Atkins has published more than 250 papers and advised more than 25 Ph.D. students. She has received numerous accolades for her research and leadership, including the American Institute of Aeronautics and Astronautics Intelligent Systems Award in 2022, the University of Michigan Robotics Leadership Award in 2020, and the Inaugural President’s Award for National and State Leadership at the University of Michigan in 2017. 

Committed to diversity and inclusion, Atkins previously served on the University of Michigan’s College of Engineering Executive Committee, supporting unconscious bias training and events aimed at breaking down barriers among students, staff, and faculty. She has participated in recruitment efforts at national conferences for the Society for Women Engineers and mentored doctoral candidates within the Michigan’s Rackham Merit Fellowship program. 

Atkins succeeds Eric Paterson, who led the department since 2012 and was appointed executive director of the new Virginia Tech National Security Institute in late 2021. During his nine years at the helm, the department saw significant and unprecedented growth in terms of student demand and enrollment numbers and growth in number of faculty, research expenditures and funding, and through the expansion and development of research and instructional facilities. 

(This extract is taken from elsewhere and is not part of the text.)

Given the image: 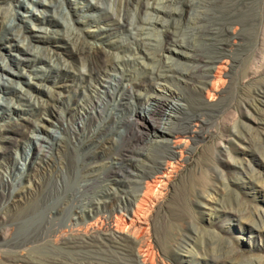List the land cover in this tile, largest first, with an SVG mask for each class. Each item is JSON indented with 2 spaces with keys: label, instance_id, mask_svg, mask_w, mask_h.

Additionally, under his leadership, the department became the first named and endowed aerospace engineering or ocean engineering department in the world, due to the generous $14 million commitment from 1982 alumnus Kevin T. Crofton in 2016.

Since Paterson’s departure, Professor Robert Canfield has served as interim department head. “We appreciate Bob’s leadership over the past year during this time of transition, and he has positioned the department and its programs well for Ella’s arrival,” said Ross.

A native of West Virginia, Atkins earned both bachelor's and master's degrees in aeronautics and astronautics from Massachusetts Institute of Technology, and a master's degree and Ph.D. in computer science and engineering from the University of Michigan. She previously worked in the aerospace industry as a structural dynamics engineer prior to obtaining her Ph.D. and subsequently served on the aerospace engineering department faculty at the University of Maryland and the University of Michigan. 

Atkins has been active in the professional community, serving as a fellow of the American Institute of Aeronautics and Astronautics (AIAA) and through leadership in technical committees, conference organization, and currently as editor-in-chief of the AIAA Journal of Aerospace Information Systems.